On the other hand, in FIG. 4B, vehicle 100 travels at a predetermined speed v0 until t1. When the driver releases the foot from accelerator pedal 3 at t1, the speed decreases in the same manner as in the case where the vehicle coasts on the flat road (graph g0). Then, the speed of vehicle 100 becomes zero at t2, and the vehicle stops. In this case, as indicated by a dotted line g0', the vehicle may stop before t2 as long as the error is the predetermined error d or less. That is, the vehicle may stop before the necessary stopping distance. Graph g1 shows a state in a case where vehicle control device 1 does not perform the assist control and the vehicle coasts to decelerate and then advances by the estimated stopping distance and then stops.

As described above, when the driver releases the foot from accelerator pedal 3 while the vehicle is traveling an uphill road, vehicle 100 advances by the reference stopping distance and then stops. Therefore, the driver can release the foot from accelerator pedal 3 at a predetermined distance before the target stopping position with the same sense as when driving on a flat road, and does not need to perform a complicated operation of releasing the foot from accelerator pedal 3 and then stepping on accelerator pedal 3 again. Further, in a case where the necessary stopping distance is shorter than the reference stopping distance, drive device 2 or brake 4 is controlled to cause the vehicle to reliably advance by the necessary stopping distance and then stop. Thus, the driver can safely stop the vehicle by only releasing the foot from accelerator pedal 3.

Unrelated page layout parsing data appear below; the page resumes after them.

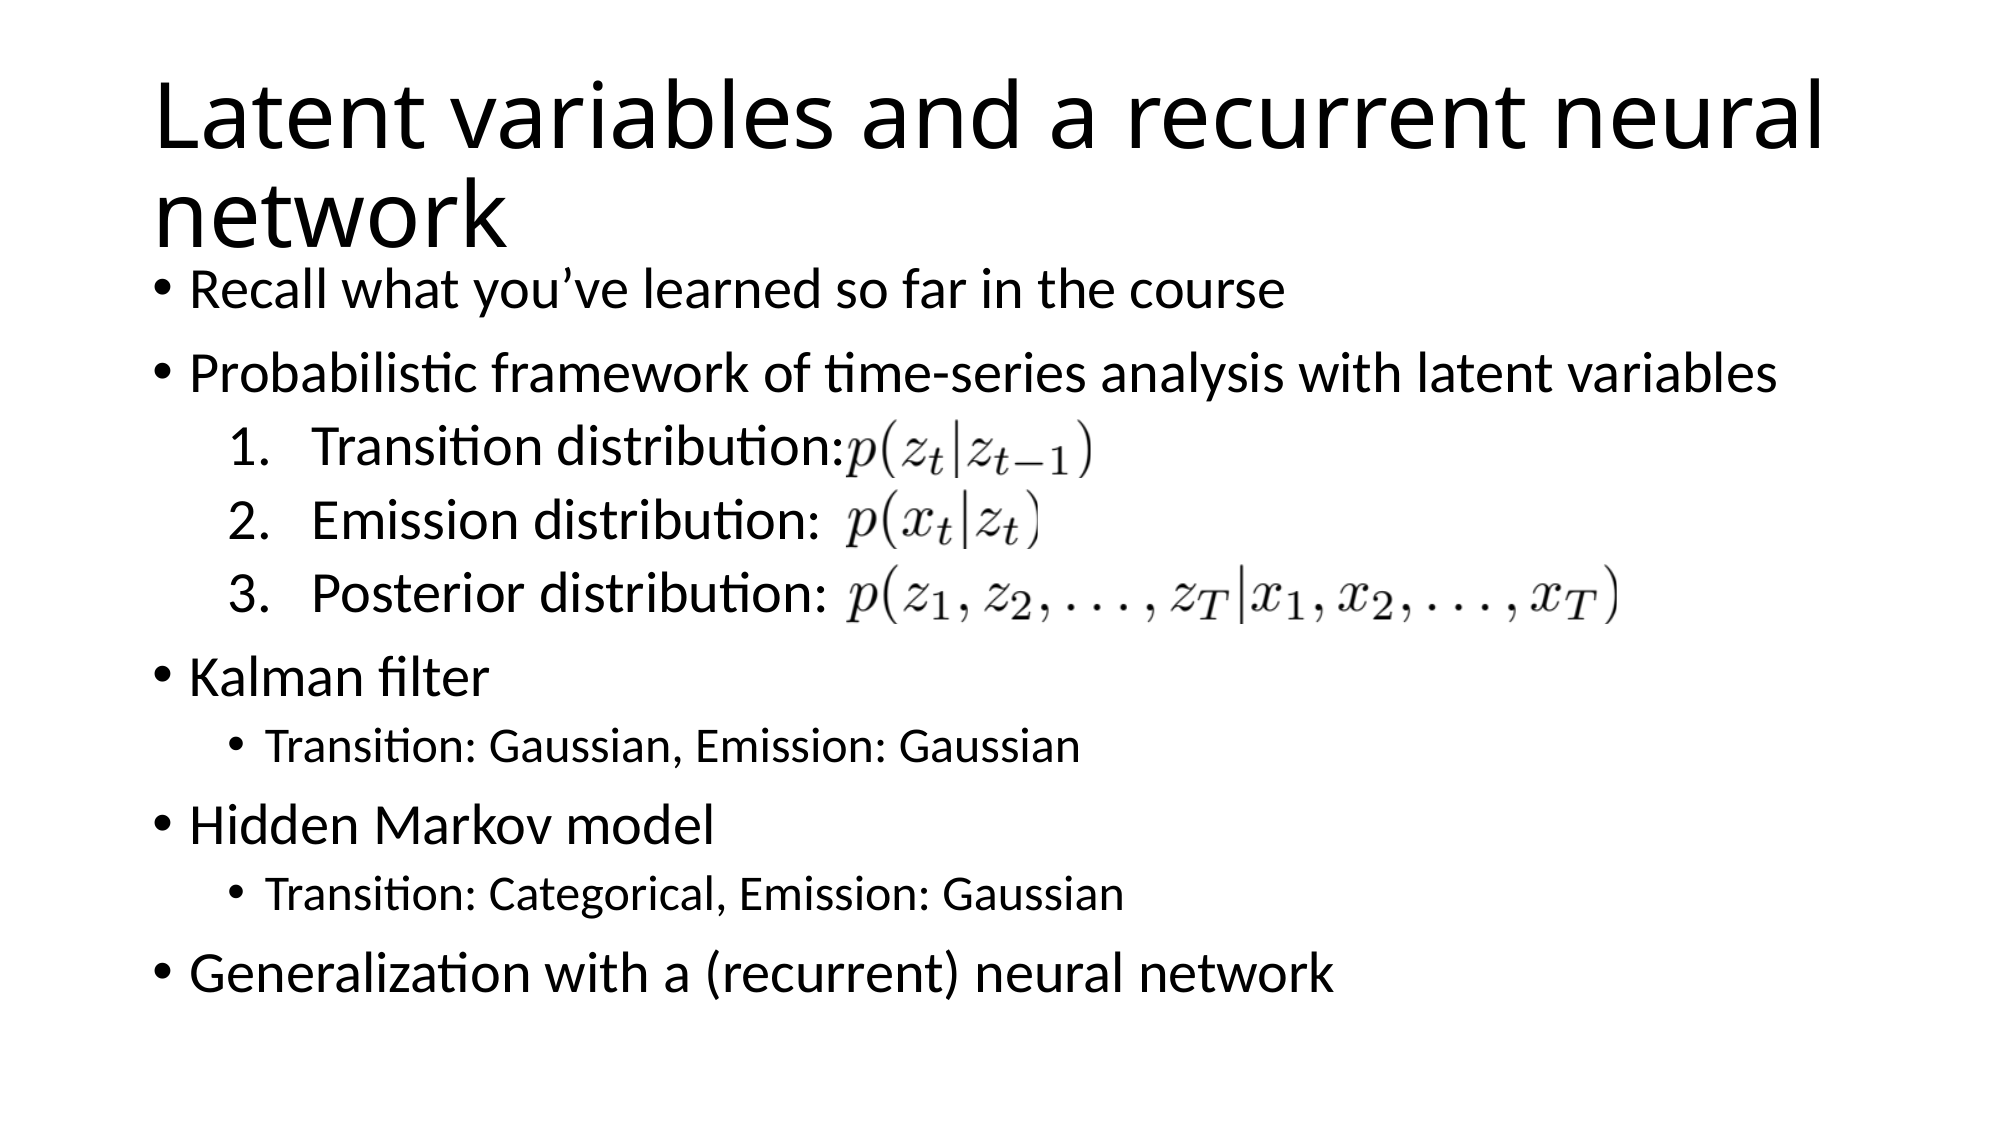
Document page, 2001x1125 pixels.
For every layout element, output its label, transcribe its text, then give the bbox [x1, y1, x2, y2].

picture [845, 563, 1617, 624]
picture [845, 488, 1038, 549]
title Latent variables and a recurrent neural network [137, 59, 1941, 278]
list Recall what you’ve learned so far in the course Probabilistic framework of time-series analysis with latent variables Transition distribution: Emission distribution: Posterior distribution: Kalman filter Transition: Gaussian, Emission: Gaussian Hidden Markov model Transition: Categorical, Emission: Gaussian Generalization with a (recurrent) neural network [137, 250, 1863, 1072]
picture [845, 418, 1091, 478]
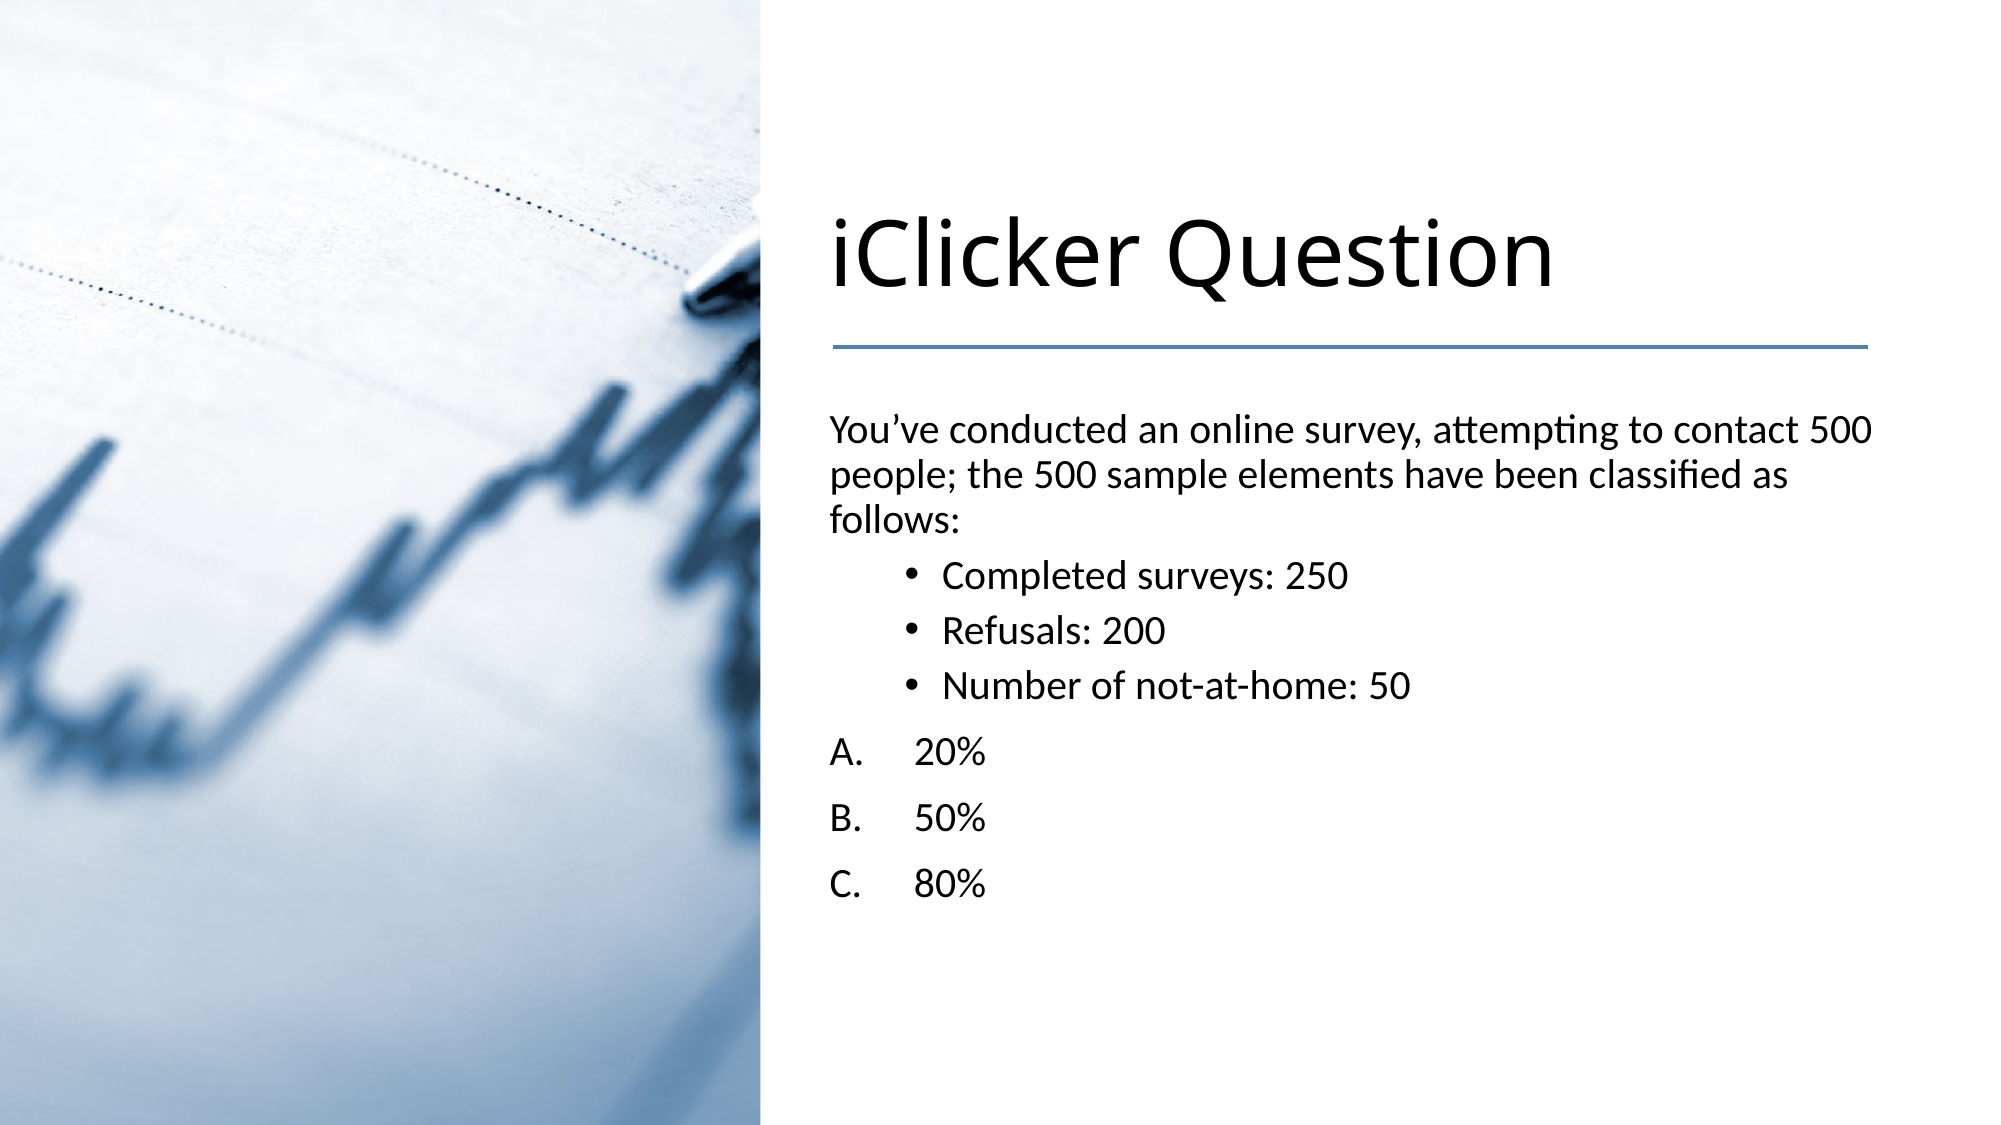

In the above-described embodiment, the vehicle is controlled to stop at the reference stopping distance in a case where the necessary stopping distance is longer than the reference stopping distance. However, the vehicle may be controlled to advance by the necessary stopping distance and then stop, regardless of the reference stopping distance or the necessary stopping distance is long or short. That is, when the driver releases the foot from accelerator pedal 3 on the uphill road, brake control may be performed such that the vehicle stops at the necessary stopping distance in a case where the necessary stopping distance is shorter than the estimated stopping distance, and assist control may be performed such that the vehicle stops at the necessary stopping distance in a case where the necessary stopping distance is equal to or longer than the estimated stopping distance. Accordingly, the vehicle appropriately advances by the necessary stopping distance and then stops, regardless of the timing at which the driver releases the foot from the accelerator pedal.

In addition, in the above-described embodiment, the vehicle has been described as advancing by the reference stopping distance or the necessary stopping distance and then stopping. However, for example, the control by vehicle control device 1 may be stopped when the vehicle speed is equal to or lower than a predetermined speed or when the driver operates the brake pedal. Accordingly, the driver can stop the vehicle with less discomfort.

Furthermore, in the above-described embodiment, the output of drive device 2 during the assist control is constant at w1. However, the output of drive device 2 during the assist control need not be constant. That is, the output does not need to be constant as long as vehicle 100 can advance by the reference stopping distance or the necessary stopping distance and then stop. For example, the output may be gradually decreased according to the remaining distance to the reference stopping distance or the necessary stopping distance. This allows the output of the drive device to decrease as the vehicle speed decreases, whereby the driver can stop the vehicle with less discomfort.

INDUSTRIAL APPLICABILITY

It is possible to provide a vehicle that stops by coasting on uphill roads in a manner that feels natural to the driver.